[BEGIN PROVIDED DATA]

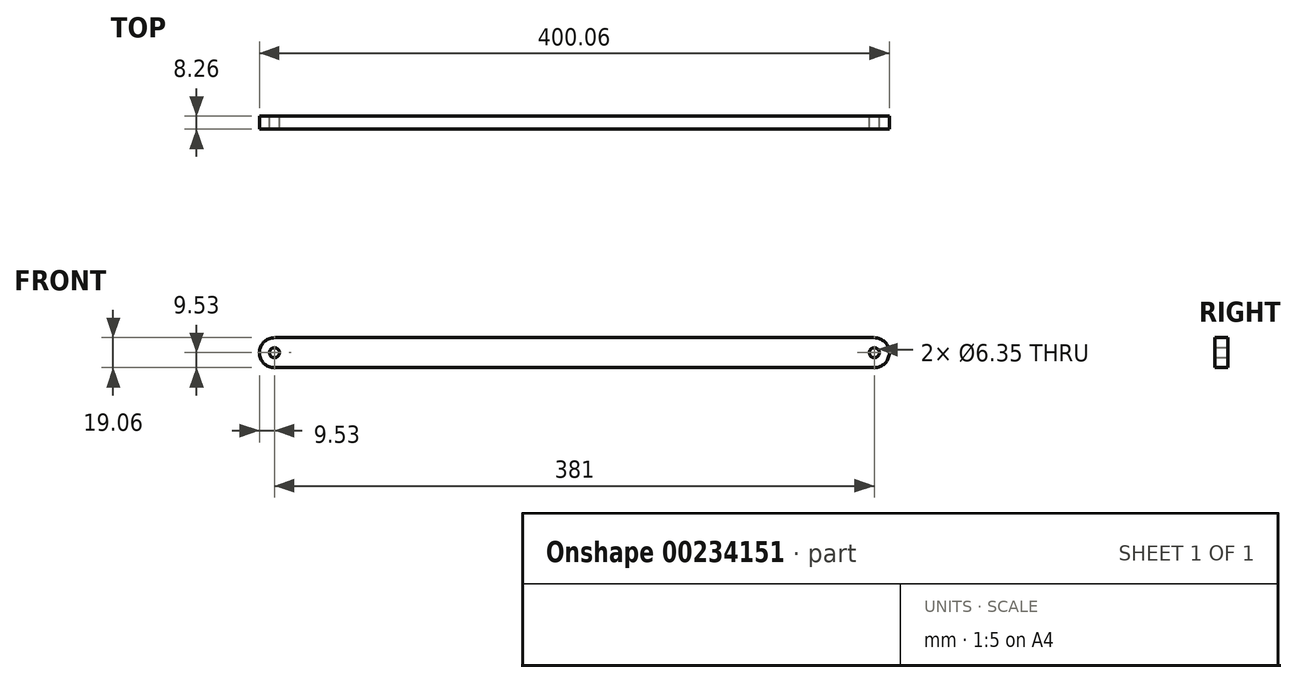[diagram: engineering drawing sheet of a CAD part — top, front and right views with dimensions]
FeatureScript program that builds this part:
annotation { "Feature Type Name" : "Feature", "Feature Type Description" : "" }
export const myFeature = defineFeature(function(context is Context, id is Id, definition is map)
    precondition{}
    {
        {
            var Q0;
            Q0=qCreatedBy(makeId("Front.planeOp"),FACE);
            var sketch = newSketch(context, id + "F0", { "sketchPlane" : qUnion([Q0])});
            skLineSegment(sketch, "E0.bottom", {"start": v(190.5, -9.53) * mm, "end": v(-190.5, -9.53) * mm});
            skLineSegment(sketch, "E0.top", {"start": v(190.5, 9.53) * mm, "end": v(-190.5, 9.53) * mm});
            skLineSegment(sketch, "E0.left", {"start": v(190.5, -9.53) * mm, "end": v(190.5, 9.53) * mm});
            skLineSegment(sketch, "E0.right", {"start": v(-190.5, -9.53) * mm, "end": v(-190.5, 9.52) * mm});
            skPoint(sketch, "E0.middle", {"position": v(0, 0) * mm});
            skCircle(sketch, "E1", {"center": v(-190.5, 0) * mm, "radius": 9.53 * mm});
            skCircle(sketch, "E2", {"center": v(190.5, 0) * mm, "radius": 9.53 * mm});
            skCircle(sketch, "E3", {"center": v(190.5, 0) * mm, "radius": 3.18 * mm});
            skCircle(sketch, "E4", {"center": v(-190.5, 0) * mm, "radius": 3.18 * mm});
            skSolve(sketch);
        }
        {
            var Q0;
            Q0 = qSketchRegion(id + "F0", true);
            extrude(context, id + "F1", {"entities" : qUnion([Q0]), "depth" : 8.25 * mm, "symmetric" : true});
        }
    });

[END PROVIDED DATA]
[BEGIN PROVIDED DATA]

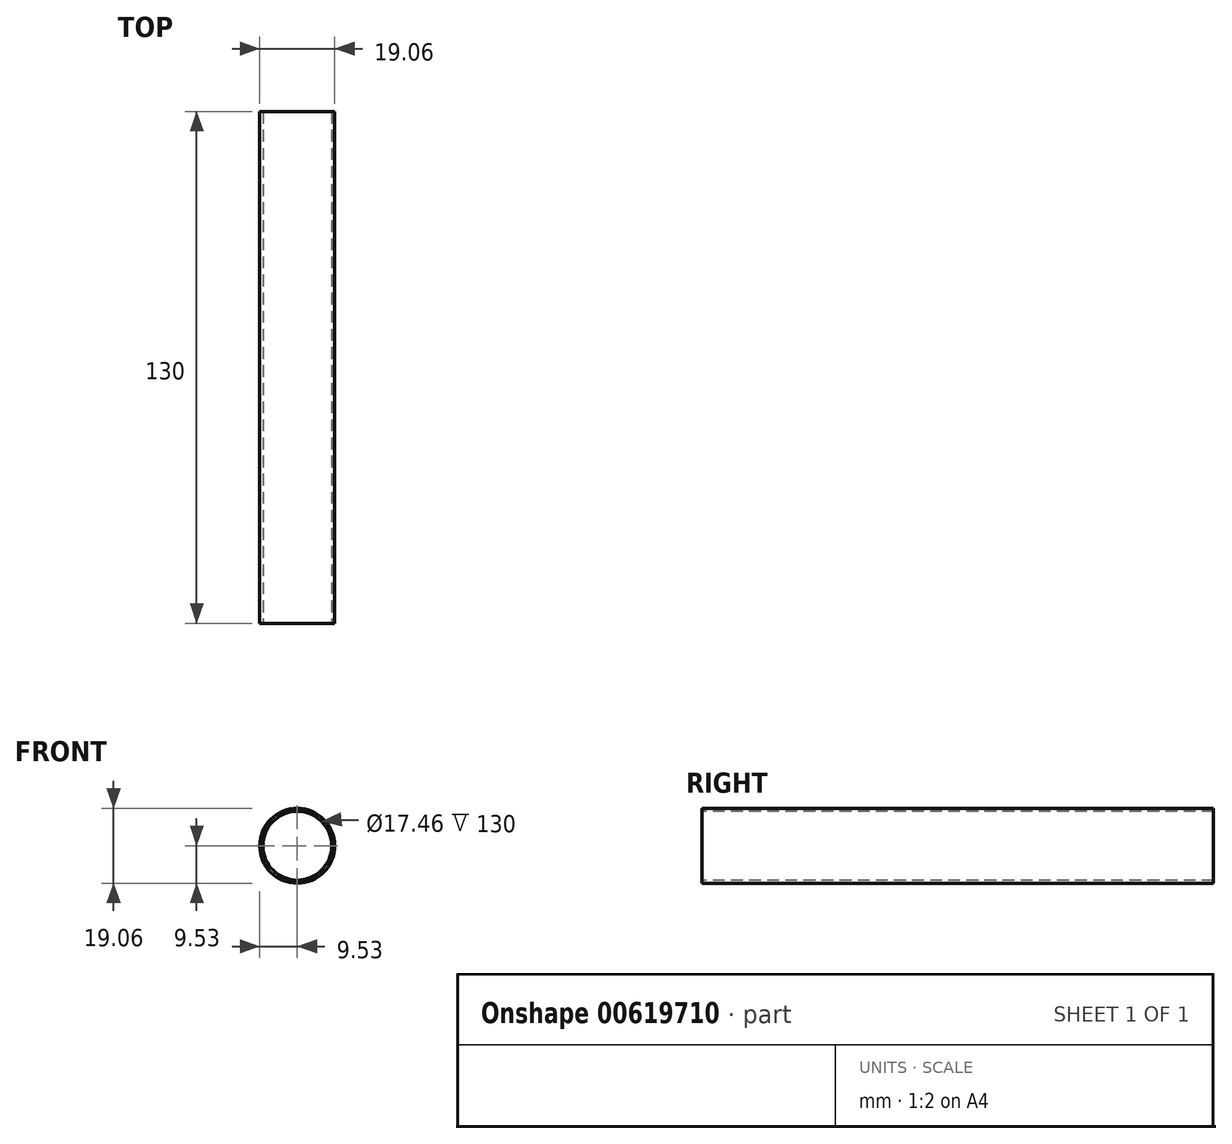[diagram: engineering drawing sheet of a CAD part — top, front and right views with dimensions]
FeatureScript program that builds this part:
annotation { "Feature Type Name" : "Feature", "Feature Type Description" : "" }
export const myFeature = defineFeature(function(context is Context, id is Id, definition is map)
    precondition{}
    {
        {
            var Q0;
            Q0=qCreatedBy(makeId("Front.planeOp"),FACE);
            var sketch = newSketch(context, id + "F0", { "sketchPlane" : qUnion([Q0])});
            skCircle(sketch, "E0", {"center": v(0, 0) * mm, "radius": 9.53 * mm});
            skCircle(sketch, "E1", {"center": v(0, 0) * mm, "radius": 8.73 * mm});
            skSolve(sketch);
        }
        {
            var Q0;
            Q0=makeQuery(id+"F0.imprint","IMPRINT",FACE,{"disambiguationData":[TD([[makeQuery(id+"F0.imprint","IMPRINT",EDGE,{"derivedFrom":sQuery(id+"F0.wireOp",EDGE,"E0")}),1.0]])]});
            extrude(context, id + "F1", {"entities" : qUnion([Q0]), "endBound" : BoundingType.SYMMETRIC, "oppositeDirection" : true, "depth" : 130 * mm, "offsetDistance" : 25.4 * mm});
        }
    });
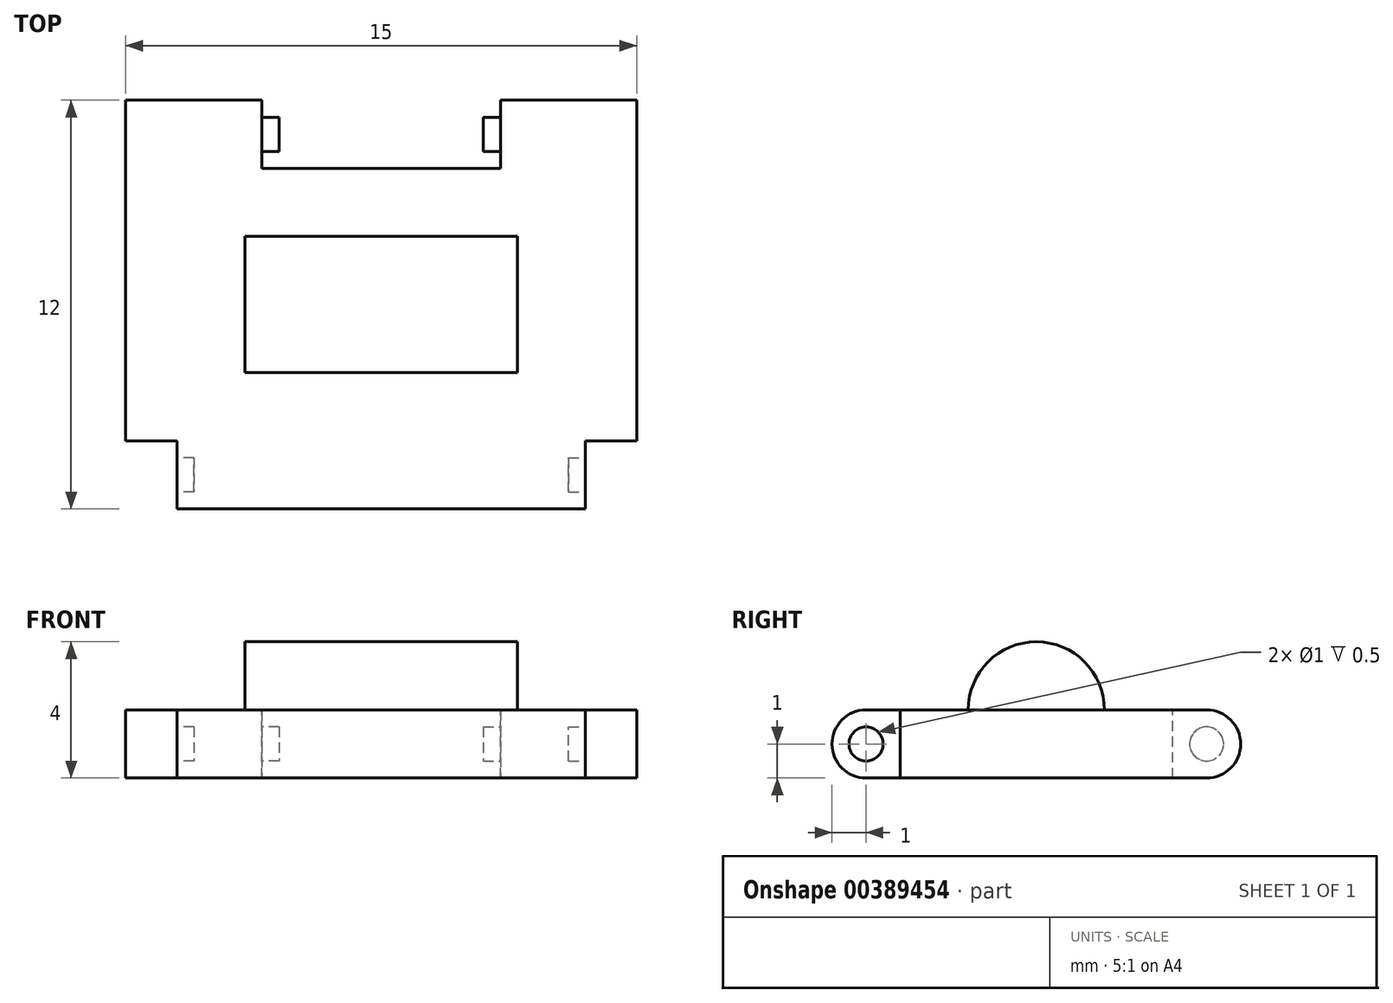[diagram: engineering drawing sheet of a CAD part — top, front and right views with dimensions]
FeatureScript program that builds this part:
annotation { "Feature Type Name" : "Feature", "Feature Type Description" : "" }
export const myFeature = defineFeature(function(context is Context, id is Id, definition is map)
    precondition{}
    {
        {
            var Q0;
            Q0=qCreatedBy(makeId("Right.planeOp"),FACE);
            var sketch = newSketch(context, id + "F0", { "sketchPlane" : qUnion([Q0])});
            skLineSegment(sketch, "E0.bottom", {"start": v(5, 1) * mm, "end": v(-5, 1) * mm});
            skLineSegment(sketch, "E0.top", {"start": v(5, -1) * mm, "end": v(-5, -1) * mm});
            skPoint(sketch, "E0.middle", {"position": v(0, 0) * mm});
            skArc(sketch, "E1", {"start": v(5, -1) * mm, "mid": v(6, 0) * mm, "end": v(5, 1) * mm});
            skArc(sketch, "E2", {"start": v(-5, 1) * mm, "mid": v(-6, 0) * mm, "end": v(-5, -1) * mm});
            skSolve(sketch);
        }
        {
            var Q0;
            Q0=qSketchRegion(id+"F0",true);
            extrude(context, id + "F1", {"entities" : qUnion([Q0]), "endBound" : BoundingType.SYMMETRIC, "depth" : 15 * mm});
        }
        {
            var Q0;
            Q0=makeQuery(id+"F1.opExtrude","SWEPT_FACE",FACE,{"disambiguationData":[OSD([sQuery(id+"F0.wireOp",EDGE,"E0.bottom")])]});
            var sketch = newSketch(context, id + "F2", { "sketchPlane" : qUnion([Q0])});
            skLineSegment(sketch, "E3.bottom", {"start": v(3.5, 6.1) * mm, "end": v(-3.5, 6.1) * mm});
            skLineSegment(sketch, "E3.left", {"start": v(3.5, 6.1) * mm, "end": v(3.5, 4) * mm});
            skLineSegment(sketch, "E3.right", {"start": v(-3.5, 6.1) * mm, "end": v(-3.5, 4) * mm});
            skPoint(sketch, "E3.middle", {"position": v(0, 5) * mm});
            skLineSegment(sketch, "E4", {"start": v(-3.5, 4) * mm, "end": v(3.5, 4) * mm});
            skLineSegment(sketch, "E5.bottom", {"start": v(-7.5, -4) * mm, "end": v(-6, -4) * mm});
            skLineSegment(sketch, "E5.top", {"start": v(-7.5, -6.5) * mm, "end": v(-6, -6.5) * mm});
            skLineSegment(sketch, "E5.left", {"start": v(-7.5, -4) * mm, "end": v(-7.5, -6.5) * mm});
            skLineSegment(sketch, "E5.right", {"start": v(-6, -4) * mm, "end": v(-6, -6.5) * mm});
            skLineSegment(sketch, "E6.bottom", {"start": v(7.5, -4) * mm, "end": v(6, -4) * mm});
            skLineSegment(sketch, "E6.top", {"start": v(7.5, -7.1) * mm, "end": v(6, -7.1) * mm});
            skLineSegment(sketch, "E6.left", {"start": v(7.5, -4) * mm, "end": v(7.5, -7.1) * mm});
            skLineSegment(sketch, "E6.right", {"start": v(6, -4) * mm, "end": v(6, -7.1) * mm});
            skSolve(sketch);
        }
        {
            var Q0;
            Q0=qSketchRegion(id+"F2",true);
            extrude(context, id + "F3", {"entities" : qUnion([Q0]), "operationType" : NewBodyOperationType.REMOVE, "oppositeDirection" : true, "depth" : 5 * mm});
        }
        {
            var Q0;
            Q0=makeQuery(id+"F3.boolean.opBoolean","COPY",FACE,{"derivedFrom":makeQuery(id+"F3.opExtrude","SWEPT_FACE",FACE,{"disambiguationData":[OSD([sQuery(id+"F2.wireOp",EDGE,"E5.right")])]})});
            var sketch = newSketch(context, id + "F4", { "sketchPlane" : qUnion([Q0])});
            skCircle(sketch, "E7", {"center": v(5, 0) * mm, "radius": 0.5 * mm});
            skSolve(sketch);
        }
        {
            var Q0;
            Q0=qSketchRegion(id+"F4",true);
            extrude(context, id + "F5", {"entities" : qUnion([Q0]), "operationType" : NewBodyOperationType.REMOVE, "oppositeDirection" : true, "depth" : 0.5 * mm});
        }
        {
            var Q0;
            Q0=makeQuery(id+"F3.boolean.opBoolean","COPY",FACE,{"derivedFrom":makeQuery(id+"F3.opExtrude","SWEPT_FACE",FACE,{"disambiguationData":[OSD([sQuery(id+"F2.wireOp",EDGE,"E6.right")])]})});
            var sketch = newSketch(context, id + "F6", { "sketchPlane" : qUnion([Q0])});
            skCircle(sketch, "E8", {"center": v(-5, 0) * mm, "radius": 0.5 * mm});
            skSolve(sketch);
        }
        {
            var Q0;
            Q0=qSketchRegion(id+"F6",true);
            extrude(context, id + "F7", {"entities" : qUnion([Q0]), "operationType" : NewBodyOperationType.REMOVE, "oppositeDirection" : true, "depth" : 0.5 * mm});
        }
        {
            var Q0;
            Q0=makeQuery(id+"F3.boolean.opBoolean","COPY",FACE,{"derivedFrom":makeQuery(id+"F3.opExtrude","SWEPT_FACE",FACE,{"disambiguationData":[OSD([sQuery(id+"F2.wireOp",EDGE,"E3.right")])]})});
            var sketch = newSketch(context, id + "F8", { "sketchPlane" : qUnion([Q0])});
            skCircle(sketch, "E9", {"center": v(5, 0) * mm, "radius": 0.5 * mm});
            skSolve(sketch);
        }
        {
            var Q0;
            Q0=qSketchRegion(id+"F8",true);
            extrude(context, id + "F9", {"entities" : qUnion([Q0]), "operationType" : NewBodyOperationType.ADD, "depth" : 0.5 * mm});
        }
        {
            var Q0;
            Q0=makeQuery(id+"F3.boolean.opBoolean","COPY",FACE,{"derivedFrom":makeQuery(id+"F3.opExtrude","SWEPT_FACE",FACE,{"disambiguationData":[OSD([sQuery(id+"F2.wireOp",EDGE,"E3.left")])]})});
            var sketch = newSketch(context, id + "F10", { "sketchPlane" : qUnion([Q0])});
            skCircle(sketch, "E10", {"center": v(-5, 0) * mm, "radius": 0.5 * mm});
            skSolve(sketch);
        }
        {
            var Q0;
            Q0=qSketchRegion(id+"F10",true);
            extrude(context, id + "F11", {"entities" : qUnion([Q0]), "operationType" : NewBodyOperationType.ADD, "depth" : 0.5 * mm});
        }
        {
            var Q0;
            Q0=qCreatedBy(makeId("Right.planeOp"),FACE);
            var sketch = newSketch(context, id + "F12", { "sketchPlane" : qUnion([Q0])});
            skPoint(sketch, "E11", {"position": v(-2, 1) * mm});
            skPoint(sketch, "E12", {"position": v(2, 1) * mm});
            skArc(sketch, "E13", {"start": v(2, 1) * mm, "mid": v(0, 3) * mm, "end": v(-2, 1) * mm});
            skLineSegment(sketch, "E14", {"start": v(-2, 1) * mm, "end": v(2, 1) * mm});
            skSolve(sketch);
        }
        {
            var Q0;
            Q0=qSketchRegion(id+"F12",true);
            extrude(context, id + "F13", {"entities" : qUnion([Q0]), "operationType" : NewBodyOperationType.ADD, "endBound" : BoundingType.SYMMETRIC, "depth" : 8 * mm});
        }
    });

[END PROVIDED DATA]

**WORK TO DO:**
Return every line of the records above that contains the string "qSketchRegion".

**FINAL RESULT:**
            Q0 = qSketchRegion(id + "F0", true);
            Q0=qSketchRegion(id+"F0",true);
            Q0=qSketchRegion(id+"F2",true);
            Q0=qSketchRegion(id+"F4",true);
            Q0=qSketchRegion(id+"F6",true);
            Q0=qSketchRegion(id+"F8",true);
            Q0=qSketchRegion(id+"F10",true);
            Q0=qSketchRegion(id+"F12",true);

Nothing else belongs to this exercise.